Es por eso que para cuando el líder logra vencer en las elecciones el daño ya está hecho y es imposible de reparar sin un drástico cambio de rumbo. El mecanismo de la democracia, tan eficaz en sociedades relativamente igualitarias y compactas, es incapaz de curarse a sí mismo en sociedades atomizadas, plagadas de luchas intestinas, mutua desconfianza y cínico individualismo.

Porque el líder populista-carismático, siempre tan propenso al fascismo o la política excluyente, no es una patología de la democracia sino de la desigualdad: allí donde haya grupos que se sientan excluidos o privados de (los que consideran) sus legítimos derechos por más de una generación, habrá “demanda” para un líder populista autoritario.

En el fondo, no es culpa de Trump, Duterte o Chávez; si ellos no existieran otros habrían ocupado su lugar. Y por eso, no basta con impedirle a dicho líder alcanzar el poder, con “tomarles exámenes psicológicos a los candidatos” para excluir a psicópatas, narcisistas y dementes (como han propuesto algunos pensadores que no parecen entender cómo funciona una democracia).
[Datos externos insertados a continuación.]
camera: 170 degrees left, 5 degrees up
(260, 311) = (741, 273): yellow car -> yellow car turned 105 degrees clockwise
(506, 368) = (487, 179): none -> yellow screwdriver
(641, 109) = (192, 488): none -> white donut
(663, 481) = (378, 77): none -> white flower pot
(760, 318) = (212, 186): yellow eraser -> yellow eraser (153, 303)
Así como no basta con librarse del líder, con ganarle unas elecciones y dedicarse a impedirle que vuelva –tontería en la que, dicho sea de paso, incurren la mayoría de los actuales candidatos del Ecuador, bajo la fantasía de que “ido Correa podremos hacer lo que siempre hemos hecho: repartirnos el país entre amigos y dejar a los demás las migajas”. Fantasía por la que los vemos incapaces de hacer alianzas en beneficio de la Patria y a la que debemos la absoluta ridiculez de tener 16 candidatos a Presidente, o sea, ¡casi uno por cada millón de habitantes!

No, señores candidatos, élites económicas y políticas: el culpable no es Correa. Son ustedes, desde hace muchos años.